エリザの思いは気遣いつつも、教師は彼の生徒が読み書き自体満足でないって事実を確かに知ったのです。
そして彼女がそれを気にしていることも。
ご領主からも、前任の教師からも聞いていない事実。
入れ代わりが激しいとはいえ、家庭教師について2年と聞いていたけれど・・・。
子どもを置いてけぼりにして、進む授業。
いえ、授業が成立したことがそもそもないのかも知れません。
たぶんその両方が絡み合って、学ばずには長い月日が流れたのです。
追いつけない?そんなことはありません。
読むこと、書くこと、数えることを教えるのが教師の仕事というものです。
けれど置いてけぼりの2年は、耐えるには長い。あまりにも。
その責任の一端がエリザにあるのを忘れるわけにはいきませんでしたが、
しかしやはりグラスランドはエリザのためにそう思いました。
「きょうの授業はこれでお終い。お疲れ様、エリザ」
遊んでおいで、というグラスランドの言葉に、エリザは黙ってお部屋を抜け出しました。
そっけない態度に教師は苦笑します。
そう、彼女に教えてあげたいことは、たくさん、たくさんある。
それは知識だけじゃなくて。エリザが幸せになるために教えてあげたいことの全体に比べたら、読み書きなんて所詮、物の数じゃなくて。

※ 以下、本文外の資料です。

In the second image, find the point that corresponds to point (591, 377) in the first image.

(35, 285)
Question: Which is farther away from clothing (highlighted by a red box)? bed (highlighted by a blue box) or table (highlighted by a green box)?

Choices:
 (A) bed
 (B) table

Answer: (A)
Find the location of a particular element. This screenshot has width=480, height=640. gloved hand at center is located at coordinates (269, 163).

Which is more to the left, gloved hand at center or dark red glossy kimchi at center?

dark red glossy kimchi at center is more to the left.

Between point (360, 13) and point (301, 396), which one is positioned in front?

どうか自分が無事にそれをやり遂げられるよう、グラスランドは心から祈るのでした。
2010.5.5 up
な、なんとか予定のところまで・・・。
二つに切ろうかと結構迷ったのですが、スパがないのでやめました(^^ゞ。
前回から1年後、にはなりませんでしたがしかし、かなり近い。
さて次は、どうしたものか。
ここまでは結構既定路線で(?)、あとはゴールとの間がぽっかり空洞。
でも行き着きたいところがあるんだからがんばるぞ〜。
薔薇姫ちゃんはグラスランドさんも私も、素直に褒めてあげられないジレンマと
付き合う話だったりするようです(^_^;)。